# The Great Wall



## Rich (Feb 22, 2007)

Another movie I didn't think I'd like. I only watched it because I've never seen a "bad" Matt Damon movie. I read the reviews, I saw it didn't do well in the box office. After the first few minutes I was ready to give up. I couldn't figure out which unshaven, filthy actor was Damon. They all were filthy and unshaven. What a mess.

What a mistake I would have made. The movie was simply beautiful. I really enjoyed it. Really entertaining (what else is there to go by if not the entertainment thing?) and just well made. Yeah it got a bit odd in the beginning, but it was just good, I think.

Rich


----------



## inkahauts (Nov 13, 2006)

One of the better Chinese style films I have seen. They do a lot of work on the artistry of their fight and battle scenes. It entertained me as well.


----------



## Rich (Feb 22, 2007)

inkahauts said:


> One of the better Chinese style films I have seen. They do a lot of work on the artistry of their fight and battle scenes. It entertained me as well.

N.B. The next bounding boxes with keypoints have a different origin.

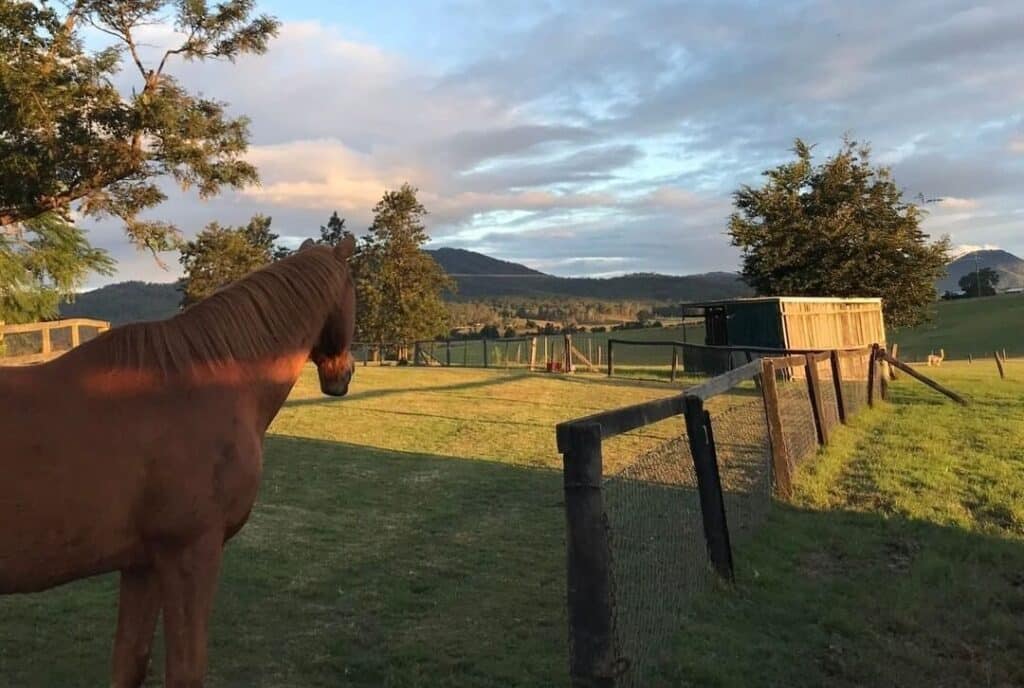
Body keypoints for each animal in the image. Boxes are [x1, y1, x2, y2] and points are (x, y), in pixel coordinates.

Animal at [0, 233, 360, 683]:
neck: (206, 383)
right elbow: (187, 670)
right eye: (354, 289)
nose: (343, 375)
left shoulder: (142, 563)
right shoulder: (190, 552)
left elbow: (130, 661)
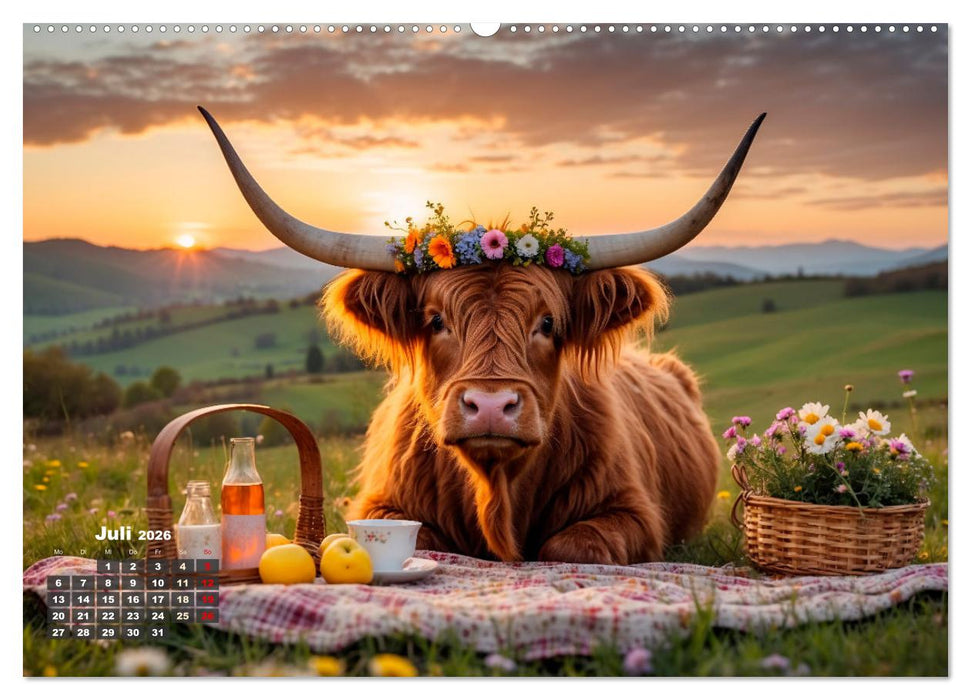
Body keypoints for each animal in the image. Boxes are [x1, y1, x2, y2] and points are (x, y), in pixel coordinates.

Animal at [199, 106, 765, 565]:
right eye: (436, 320)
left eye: (547, 323)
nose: (491, 406)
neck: (496, 489)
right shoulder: (381, 505)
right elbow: (423, 541)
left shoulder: (635, 514)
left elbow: (571, 546)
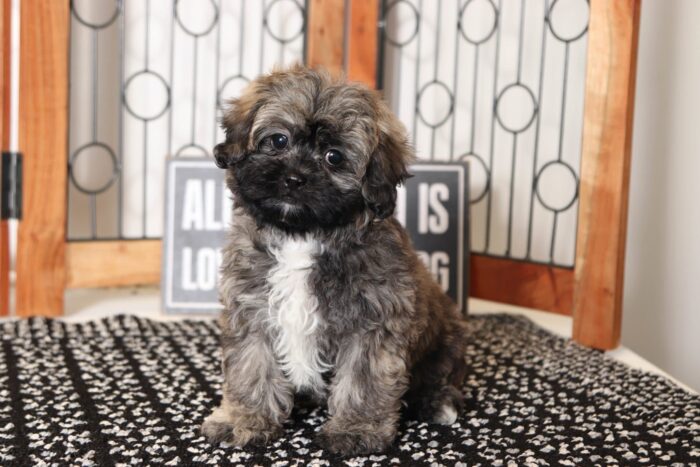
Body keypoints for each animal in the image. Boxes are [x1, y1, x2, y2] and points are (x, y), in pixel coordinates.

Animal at [200, 66, 468, 458]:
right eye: (278, 140)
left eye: (334, 157)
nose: (294, 179)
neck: (303, 237)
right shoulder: (251, 310)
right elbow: (250, 366)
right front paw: (243, 419)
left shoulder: (372, 322)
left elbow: (364, 380)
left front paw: (355, 430)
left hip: (448, 339)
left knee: (439, 377)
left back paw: (438, 403)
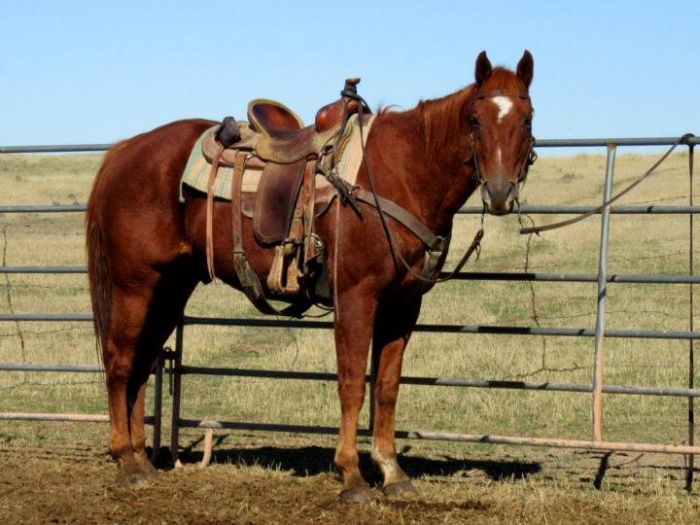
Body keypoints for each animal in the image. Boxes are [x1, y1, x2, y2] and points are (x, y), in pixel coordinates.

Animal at [87, 50, 536, 500]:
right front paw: (352, 476)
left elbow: (387, 386)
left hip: (170, 287)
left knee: (143, 361)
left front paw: (393, 473)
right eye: (475, 120)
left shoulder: (403, 305)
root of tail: (125, 150)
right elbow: (352, 384)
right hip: (134, 285)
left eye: (527, 118)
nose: (500, 192)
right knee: (120, 359)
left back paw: (143, 461)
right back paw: (125, 460)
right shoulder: (356, 297)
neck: (402, 173)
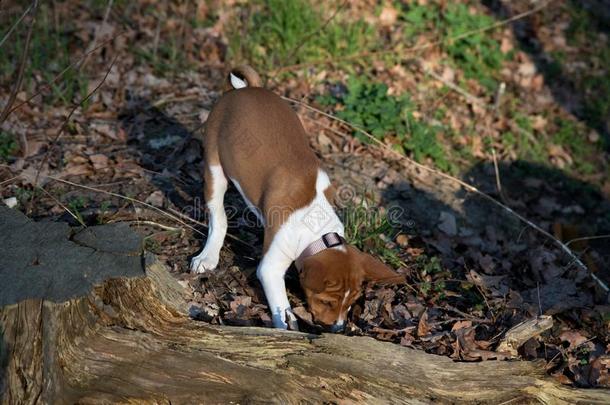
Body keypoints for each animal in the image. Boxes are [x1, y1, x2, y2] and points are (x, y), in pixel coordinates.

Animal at [189, 65, 400, 328]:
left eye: (350, 304)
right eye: (327, 302)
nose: (338, 328)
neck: (319, 230)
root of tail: (244, 90)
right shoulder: (270, 268)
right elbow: (282, 309)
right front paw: (287, 328)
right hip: (215, 169)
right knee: (218, 216)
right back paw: (207, 256)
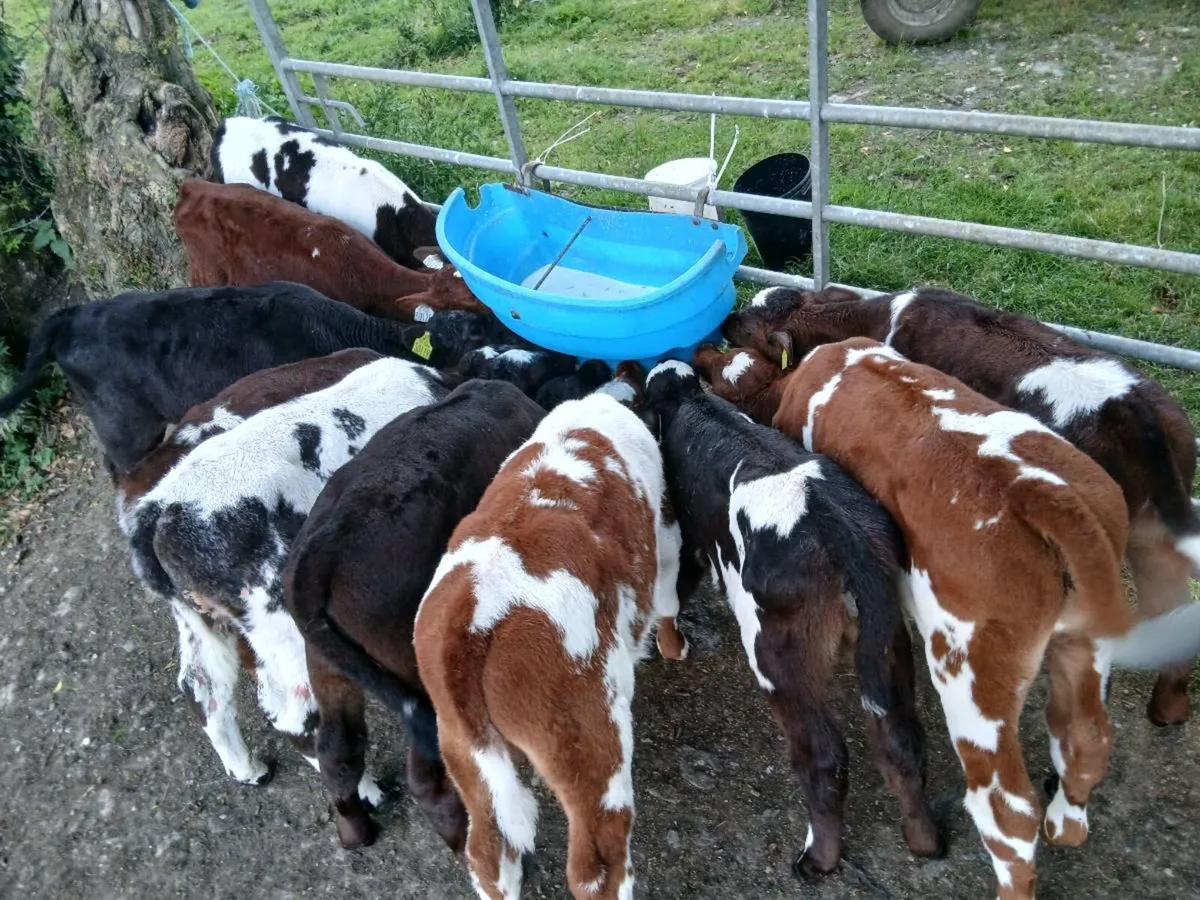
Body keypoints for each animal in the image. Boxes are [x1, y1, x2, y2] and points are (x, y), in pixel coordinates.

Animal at [414, 391, 686, 900]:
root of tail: (472, 617)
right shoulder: (667, 535)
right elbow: (668, 596)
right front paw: (674, 646)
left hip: (460, 744)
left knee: (487, 853)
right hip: (589, 740)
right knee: (596, 867)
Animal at [722, 284, 1200, 724]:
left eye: (749, 327)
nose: (725, 318)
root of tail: (1135, 408)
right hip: (1152, 530)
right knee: (1170, 600)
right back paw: (1169, 707)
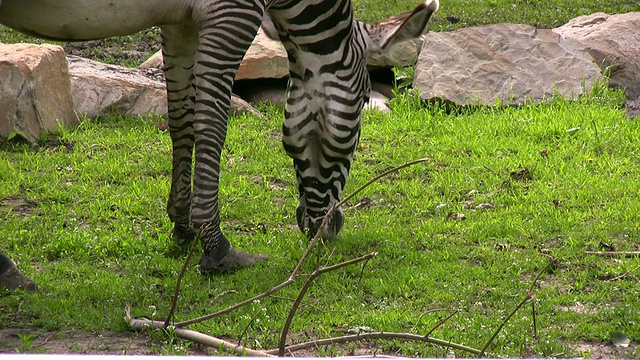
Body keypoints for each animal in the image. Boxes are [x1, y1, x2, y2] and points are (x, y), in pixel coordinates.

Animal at [0, 0, 438, 272]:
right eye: (364, 101)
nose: (329, 230)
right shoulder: (231, 15)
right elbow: (212, 123)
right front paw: (217, 247)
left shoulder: (180, 21)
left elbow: (181, 119)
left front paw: (182, 227)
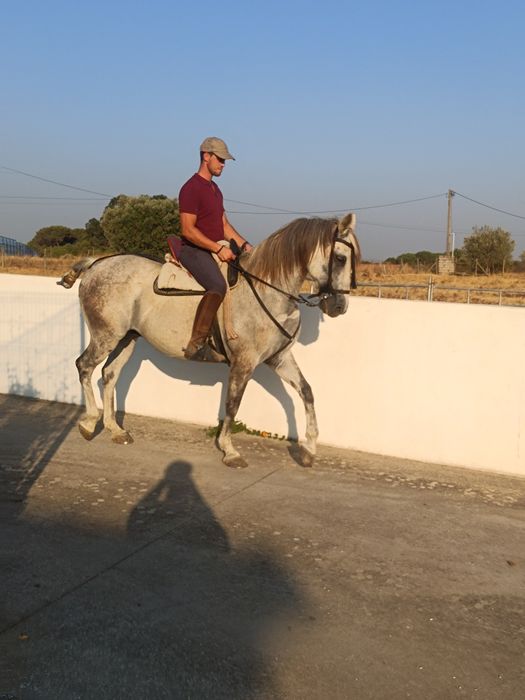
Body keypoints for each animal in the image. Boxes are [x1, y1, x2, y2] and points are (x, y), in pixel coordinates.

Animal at [58, 212, 360, 469]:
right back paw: (89, 422)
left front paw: (309, 450)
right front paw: (230, 450)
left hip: (126, 338)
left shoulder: (279, 358)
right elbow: (233, 404)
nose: (339, 306)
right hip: (105, 336)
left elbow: (306, 391)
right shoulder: (243, 363)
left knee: (109, 374)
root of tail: (96, 263)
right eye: (340, 258)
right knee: (84, 366)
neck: (267, 289)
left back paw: (115, 429)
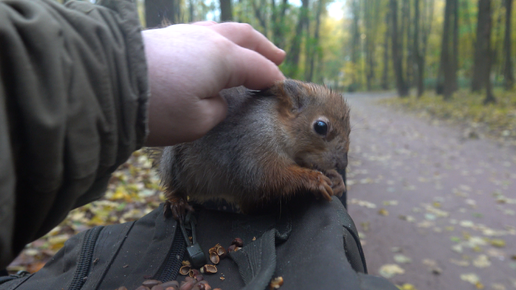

After reading the reviews...well, I can't believe how much I liked it.

Rich


----------



## spartanstew (Nov 16, 2005)

One of the worst movies I've ever seen. If I wasn't watching with my 12 year old (who likes monsters and shiny objects), I would have walked out.


----------



## inkahauts (Nov 13, 2006)

spartanstew said:


> One of the worst movies I've ever seen. If I wasn't watching with my 12 year old (who likes monsters and shiny objects), I would have walked out.


If that's the worst movie you have ever seen, you are doing good. It's Oscar worthy compared to some awful things I have seen over the years...


----------



## Rich (Feb 22, 2007)

inkahauts said:


> If that's the worst movie you have ever seen, you are doing good. It's Oscar worthy compared to some awful things I have seen over the years...


I thought it was better than _La La Land_, perhaps the most disappointing movie I've seen in years. Right up there with _A Passage To India_, as far as disappointments go. I was ready to be disappointed with _The Great Wall_, all the reviews pointed towards a bad movie. I enjoyed it and I can't imagine why anyone would find fault with it. But...

Rich


----------